To emphasize this further – the reason that value growth will continue to migrate away from incumbent banks (despite their huge investment in digitization) is that they are letting an ever‐wider chasm grow between what they do and what their customers really need and want them to do. Customer‐centric incumbent banks often fall into the trap of focusing on trying to improve their customers' relationship with the bank; but what customers really want is an improved relationship with their money – and that's quite a different thing.
Just to be clear, society will always need maturity transformation and regulated deposit‐taking financial institutions. We just may not be that interested in paying that much for them.

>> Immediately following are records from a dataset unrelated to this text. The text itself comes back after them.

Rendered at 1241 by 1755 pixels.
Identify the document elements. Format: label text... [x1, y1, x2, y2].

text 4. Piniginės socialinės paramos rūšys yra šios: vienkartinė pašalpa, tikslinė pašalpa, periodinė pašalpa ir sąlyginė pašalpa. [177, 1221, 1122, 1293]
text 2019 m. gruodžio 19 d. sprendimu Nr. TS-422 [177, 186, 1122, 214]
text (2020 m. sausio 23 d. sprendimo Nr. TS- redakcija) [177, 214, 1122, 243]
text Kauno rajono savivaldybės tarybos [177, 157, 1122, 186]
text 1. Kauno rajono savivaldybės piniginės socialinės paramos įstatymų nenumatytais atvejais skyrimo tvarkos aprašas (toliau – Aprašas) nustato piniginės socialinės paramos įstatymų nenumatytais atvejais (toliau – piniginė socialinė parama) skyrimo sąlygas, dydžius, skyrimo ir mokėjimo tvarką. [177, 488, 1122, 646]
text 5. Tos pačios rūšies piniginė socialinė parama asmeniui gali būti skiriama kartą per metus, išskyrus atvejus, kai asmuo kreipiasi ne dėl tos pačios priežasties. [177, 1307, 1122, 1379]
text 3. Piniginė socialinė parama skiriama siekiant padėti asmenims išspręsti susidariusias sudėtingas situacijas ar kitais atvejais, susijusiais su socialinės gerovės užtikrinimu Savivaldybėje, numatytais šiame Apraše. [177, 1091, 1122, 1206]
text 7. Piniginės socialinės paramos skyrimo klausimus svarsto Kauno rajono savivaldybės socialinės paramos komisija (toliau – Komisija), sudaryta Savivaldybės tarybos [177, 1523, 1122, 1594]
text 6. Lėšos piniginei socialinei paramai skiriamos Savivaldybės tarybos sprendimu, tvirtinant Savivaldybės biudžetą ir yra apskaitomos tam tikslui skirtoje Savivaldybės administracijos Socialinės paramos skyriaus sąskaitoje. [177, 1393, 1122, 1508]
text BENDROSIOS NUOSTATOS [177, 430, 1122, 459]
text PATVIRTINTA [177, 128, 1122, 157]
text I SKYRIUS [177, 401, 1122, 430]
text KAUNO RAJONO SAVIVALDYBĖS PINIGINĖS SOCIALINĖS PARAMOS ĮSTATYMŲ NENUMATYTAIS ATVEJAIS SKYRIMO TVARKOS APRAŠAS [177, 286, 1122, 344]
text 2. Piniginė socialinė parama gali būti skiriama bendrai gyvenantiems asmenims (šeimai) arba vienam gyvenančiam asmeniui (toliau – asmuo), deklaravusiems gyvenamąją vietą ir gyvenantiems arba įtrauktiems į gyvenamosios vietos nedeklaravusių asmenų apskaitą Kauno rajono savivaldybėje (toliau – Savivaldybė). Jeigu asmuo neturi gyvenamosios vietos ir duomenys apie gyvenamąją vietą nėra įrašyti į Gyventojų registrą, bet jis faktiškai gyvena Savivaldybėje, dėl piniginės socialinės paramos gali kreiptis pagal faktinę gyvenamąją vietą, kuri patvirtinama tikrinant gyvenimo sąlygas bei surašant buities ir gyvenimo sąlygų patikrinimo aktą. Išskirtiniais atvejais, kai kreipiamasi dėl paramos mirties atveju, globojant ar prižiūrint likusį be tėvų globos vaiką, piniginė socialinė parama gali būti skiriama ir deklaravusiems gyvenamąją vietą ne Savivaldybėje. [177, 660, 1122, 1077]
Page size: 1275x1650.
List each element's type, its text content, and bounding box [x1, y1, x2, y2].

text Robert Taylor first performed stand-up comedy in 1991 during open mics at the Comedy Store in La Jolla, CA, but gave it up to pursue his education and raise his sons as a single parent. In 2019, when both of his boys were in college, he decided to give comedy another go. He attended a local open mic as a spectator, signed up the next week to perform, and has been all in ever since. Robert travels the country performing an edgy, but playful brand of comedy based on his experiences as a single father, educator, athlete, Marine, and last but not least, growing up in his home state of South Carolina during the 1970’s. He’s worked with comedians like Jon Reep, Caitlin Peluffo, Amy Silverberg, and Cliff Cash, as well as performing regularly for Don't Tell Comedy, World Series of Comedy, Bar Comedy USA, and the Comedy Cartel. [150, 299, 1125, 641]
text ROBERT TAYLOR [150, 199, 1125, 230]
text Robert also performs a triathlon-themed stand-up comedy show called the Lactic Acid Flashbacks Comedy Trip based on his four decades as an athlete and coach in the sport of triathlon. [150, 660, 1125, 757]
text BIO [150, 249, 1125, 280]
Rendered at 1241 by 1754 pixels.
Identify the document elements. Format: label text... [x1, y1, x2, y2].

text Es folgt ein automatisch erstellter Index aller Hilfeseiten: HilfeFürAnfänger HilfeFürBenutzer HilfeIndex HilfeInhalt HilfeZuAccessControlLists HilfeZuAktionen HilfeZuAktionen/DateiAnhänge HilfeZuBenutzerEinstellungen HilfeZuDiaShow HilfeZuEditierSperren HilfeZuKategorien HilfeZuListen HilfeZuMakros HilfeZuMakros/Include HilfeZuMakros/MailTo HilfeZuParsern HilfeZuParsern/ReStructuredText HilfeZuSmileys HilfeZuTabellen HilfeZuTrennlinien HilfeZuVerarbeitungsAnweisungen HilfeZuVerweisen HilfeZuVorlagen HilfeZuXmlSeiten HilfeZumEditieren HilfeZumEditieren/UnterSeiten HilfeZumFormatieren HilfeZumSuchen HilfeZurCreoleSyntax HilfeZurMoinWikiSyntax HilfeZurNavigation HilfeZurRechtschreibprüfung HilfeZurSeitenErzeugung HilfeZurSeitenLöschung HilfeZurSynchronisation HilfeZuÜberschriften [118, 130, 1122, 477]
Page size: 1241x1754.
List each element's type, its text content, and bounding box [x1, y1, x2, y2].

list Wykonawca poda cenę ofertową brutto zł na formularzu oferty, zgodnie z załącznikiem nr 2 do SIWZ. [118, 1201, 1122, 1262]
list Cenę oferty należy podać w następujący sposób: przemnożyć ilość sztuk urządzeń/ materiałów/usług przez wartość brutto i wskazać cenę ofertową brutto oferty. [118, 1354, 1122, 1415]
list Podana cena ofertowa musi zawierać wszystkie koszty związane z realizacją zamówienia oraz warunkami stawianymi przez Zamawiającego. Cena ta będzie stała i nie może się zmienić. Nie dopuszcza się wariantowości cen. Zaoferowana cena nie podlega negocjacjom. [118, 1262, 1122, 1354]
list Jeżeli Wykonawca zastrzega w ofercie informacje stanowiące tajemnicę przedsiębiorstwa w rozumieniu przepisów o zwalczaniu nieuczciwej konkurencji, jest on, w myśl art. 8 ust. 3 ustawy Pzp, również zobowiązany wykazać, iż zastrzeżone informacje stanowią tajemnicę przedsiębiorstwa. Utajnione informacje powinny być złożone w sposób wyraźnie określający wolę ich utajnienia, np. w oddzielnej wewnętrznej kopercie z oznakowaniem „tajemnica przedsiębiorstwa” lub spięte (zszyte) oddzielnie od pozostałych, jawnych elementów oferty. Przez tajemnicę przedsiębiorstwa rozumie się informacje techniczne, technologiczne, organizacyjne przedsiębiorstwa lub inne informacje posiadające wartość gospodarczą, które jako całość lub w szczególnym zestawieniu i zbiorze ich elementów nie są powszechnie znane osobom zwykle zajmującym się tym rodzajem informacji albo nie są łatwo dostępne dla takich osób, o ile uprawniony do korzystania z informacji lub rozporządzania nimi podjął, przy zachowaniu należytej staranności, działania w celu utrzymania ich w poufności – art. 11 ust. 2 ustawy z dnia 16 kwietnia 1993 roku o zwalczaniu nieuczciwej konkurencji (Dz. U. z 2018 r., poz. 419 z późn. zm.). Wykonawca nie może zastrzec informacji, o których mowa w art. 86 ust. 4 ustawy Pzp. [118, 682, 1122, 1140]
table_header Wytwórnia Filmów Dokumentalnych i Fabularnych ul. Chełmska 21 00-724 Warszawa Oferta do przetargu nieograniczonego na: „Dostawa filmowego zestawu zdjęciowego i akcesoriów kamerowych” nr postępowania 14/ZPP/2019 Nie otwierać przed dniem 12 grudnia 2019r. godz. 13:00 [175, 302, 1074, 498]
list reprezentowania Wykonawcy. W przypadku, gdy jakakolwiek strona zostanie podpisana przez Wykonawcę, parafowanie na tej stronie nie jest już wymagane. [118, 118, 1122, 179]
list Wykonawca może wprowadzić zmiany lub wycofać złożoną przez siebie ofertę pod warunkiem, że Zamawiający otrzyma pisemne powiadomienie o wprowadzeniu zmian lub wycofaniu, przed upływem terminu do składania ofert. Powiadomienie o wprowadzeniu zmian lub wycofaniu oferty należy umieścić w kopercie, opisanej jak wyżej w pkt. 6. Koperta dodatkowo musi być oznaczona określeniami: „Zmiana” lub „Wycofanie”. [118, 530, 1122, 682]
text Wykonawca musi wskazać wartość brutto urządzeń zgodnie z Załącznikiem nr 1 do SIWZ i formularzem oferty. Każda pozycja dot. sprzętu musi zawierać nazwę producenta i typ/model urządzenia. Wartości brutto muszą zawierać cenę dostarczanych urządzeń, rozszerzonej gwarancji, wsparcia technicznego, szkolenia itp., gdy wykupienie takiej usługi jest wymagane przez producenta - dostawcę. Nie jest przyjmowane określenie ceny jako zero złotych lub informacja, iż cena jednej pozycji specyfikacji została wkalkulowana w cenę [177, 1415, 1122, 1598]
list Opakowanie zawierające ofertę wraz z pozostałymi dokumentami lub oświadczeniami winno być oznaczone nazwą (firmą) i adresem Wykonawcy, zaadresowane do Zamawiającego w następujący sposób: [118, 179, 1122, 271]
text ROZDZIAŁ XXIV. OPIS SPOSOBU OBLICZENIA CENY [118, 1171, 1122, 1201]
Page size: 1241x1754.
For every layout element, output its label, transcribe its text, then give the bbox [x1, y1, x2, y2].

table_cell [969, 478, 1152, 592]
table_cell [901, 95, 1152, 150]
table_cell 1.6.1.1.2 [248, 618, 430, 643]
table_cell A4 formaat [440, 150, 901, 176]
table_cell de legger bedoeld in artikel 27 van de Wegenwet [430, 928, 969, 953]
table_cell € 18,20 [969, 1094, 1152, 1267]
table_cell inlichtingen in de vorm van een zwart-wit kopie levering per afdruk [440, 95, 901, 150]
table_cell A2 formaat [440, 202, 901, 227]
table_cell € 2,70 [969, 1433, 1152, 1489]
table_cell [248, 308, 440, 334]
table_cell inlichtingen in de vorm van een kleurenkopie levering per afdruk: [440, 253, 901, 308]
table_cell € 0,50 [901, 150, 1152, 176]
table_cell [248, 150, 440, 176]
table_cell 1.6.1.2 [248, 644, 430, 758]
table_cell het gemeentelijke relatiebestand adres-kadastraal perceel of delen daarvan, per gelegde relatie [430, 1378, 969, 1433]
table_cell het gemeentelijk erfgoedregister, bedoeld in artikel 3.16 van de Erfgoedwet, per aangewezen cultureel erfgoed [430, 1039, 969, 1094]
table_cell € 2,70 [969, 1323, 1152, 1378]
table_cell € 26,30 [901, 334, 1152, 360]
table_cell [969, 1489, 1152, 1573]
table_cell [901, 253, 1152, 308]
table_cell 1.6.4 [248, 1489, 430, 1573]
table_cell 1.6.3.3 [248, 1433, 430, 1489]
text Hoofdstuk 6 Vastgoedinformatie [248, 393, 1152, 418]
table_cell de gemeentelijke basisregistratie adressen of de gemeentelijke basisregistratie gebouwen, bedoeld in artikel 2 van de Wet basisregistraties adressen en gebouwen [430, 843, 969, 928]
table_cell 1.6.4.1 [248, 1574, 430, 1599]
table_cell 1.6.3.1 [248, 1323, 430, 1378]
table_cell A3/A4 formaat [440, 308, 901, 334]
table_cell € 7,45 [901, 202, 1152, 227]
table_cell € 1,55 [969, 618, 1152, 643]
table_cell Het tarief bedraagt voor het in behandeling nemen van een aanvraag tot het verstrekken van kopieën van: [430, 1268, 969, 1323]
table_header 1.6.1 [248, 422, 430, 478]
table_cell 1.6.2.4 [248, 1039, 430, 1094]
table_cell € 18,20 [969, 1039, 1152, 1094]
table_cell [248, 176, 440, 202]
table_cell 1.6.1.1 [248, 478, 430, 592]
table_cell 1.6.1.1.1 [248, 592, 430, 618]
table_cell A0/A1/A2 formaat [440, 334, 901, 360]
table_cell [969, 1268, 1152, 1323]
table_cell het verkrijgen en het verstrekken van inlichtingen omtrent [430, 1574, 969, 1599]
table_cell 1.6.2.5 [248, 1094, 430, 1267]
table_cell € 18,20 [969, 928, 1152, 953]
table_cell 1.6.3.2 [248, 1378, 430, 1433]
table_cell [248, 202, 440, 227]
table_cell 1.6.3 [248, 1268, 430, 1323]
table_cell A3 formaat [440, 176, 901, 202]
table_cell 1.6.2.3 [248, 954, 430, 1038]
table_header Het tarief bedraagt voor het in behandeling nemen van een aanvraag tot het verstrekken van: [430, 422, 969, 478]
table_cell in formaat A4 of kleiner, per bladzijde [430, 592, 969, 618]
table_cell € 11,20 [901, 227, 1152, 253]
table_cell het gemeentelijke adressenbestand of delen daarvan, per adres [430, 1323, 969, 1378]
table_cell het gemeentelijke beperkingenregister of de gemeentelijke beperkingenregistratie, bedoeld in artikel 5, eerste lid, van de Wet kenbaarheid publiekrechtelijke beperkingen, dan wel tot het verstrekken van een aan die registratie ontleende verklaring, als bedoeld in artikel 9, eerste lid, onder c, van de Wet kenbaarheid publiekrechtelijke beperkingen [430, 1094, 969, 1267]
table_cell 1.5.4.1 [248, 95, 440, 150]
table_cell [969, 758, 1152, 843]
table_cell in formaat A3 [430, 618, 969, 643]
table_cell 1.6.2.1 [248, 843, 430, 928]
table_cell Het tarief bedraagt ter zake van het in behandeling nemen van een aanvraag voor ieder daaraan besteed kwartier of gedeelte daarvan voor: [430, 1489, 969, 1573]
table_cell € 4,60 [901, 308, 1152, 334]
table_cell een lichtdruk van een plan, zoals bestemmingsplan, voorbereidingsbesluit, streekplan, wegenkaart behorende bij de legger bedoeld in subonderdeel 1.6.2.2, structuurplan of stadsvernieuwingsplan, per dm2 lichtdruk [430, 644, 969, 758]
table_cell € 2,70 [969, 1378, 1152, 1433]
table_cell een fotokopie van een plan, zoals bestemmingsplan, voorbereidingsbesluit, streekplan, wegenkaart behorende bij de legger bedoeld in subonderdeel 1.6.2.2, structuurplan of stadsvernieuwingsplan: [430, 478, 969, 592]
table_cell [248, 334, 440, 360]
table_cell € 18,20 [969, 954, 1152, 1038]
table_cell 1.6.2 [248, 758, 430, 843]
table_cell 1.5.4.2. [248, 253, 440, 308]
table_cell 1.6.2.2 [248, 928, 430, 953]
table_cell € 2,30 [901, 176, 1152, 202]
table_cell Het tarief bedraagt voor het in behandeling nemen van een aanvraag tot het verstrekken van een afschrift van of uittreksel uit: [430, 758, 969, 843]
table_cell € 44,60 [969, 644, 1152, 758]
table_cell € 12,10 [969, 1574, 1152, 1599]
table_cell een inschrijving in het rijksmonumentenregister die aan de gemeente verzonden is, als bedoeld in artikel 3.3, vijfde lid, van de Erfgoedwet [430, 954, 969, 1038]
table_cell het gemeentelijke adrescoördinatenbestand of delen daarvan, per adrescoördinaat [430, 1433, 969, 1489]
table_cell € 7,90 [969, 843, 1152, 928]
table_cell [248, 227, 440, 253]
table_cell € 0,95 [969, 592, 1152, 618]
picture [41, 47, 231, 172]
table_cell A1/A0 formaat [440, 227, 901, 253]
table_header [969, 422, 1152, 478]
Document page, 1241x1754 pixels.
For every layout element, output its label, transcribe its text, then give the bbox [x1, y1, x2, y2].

To expand this point – one argument against the threat of banking disruption that bank leaders often mention is that banks play a very difficult and important role in society, and that customers will continue to want them to do that. That might be true – but it still won't, in itself, deliver economic value growth for the banks.
Take telcos by comparison. For the last 20 years, the TMT (Telecoms–Media–Technology) sector has been the best‐performing sector in terms of value growth on many/most stock markets around the world. The introduction of digital mobility – of 3G, 4G and 5G technology – over the last 20 years has powerfully enriched the lives of pretty much everyone on the planet. The telcos have innovated and invested hugely to bring this connectivity within arms‐reach of us all. And the result has been enormous value growth for the TMT sector; but not for the telcos. Collectively, telco's market capitalizations have hardly grown, whilst other parts of the sector – from Google to Apple to Netflix – have seen market capitalizations explode.
Customers increasingly treat digital connectivity as the “next human right”. Digital connectivity is core to their well‐being, and amazingly technically difficult to do. But none of these truths have prevented the telco's from becoming the “dumb pipes” of the TMT sector.